Slayer is undoubtedly one of the most influential bands in metal. Their work has laid the groundwork for countless death metal bands that followed.
But how did guitarists Kerry King and Jeff Hanneman create the crushing guitar tones of Slayer? Let us explore the guitars, amps, and pedals they used, and how we can emulate their sound.
King and Hanneman played fairly similar guitars. They both played ESP and B.C. Rich guitars, but they also seemed to prefer one over the other.
King was more a B.C. Rich player and Hanneman, an ESP player. This is also evident in the amount of signature guitars each had with the respective brands.
King had a number of different shapes like the Warlock and King V. Hanneman, on the other hand, seemed to stick with a Super Strat shape for his ESP signatures, but having various finishes.
While B.C. Rich signatures of King’s guitars are hard to come by these days, he does still have a signature Dean King V. And Hanneman still has the JH-600 with ESP.
But any well-made guitar with high-output humbuckers will do the job, like the ESP MH-1000 and MH-1001NT. Hanneman also played Jackson guitars, making the Pro Series King V and Pro Series Soloist, and even the X Series great options as well.
While they might have differed slightly when it came to guitars, King and Hanneman had only one choice for amps: Marshall.
To get the type of volume and aggressive distortion needed for Slayer, there really is just one amp, and that is the JCM800.
Both King and Hanneman used JCM800s as their amp heads. These were then paired with Marshall 1960B cabinets.
Of course, a JCM800 and 300-watt cab isn’t the only way of sounding like Slayer. The Marshall DSL100HR is a great alternative. Even the ORI50H can reach Slayer levels with some tweaking and a good distortion pedal.
As far as pedalboards went, King and Hanneman both kept it fairly simple. Both only used a handful of pedals.
Both King and Hanneman used a Dunlop Zakk Wylde Wah, which King described as sounding “nastier” than other wah pedals. Both have also used the Dunlop Dimebag Wah.
To give the amp distortion some extra boost, King also used an MXR ZW44. This pedal is no longer available, but the Ibanez TS9 is also great for pushing your distortion a bit further. Hanneman supposedly had a TS9 mounted in his rack unit as well.
King and Hanneman had several rack-mounted units as well. These were mostly wireless systems, signal splitters for their many amps, and additional compression, EQ, etc. That means that these units aren’t crucial to recreating their guitar tones.
You might think that a band as loud and aggressive as Slayer just turns everything up to 11 and calls it a day. But in fact, the tones of Kerry King and Jeff Hanneman were a bit more complex than that.
For starters, not everything was turned up very high. The settings were actually a bit lower than you might expect.

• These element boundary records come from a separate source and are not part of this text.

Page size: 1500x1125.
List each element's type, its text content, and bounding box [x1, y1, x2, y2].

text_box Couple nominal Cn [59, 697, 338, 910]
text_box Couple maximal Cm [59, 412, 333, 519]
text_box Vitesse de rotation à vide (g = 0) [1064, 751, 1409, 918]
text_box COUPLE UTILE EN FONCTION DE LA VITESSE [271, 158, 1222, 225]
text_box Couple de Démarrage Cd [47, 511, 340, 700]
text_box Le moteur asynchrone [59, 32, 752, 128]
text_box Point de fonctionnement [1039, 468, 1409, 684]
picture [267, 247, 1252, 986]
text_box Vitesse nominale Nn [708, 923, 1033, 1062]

The bass, for example, hovered at a very conservative 4 – 6. While the treble was also only set to around 7.
The most interesting part is the mids. Where metal bands usually scoop the mids slightly to boost the lows and highs, Slayer went in the opposite direction.
Their mids were actually set higher to boost it. They then used ten-band EQ pedals to further boost the mids. The sliders were arranged in an “upside-down v”, as Kerry King put it.
Gain was set very high as you could expect, usually around 8 or 9. The presence of the amp was then set to 7, and volume was adjusted according to the size of the venue.
That would lead to amp settings that looked something like this:
- Bass – 4-6
- Mids – 8
- Treble – 6/7
- Gain – 8/9
- Presence – 7
- Volume – 5-7
These settings should be correct for most Slayer songs and should require little adjusting.
Slayer may have retired, but their legacy lives on. Through the many guitarists that they have inspired, and surely will inspire.
I hope this guide will help with that inspiration, now that you also know how to recreate the heavy, gut-punching sound of Kerry King and Jeff Hanneman.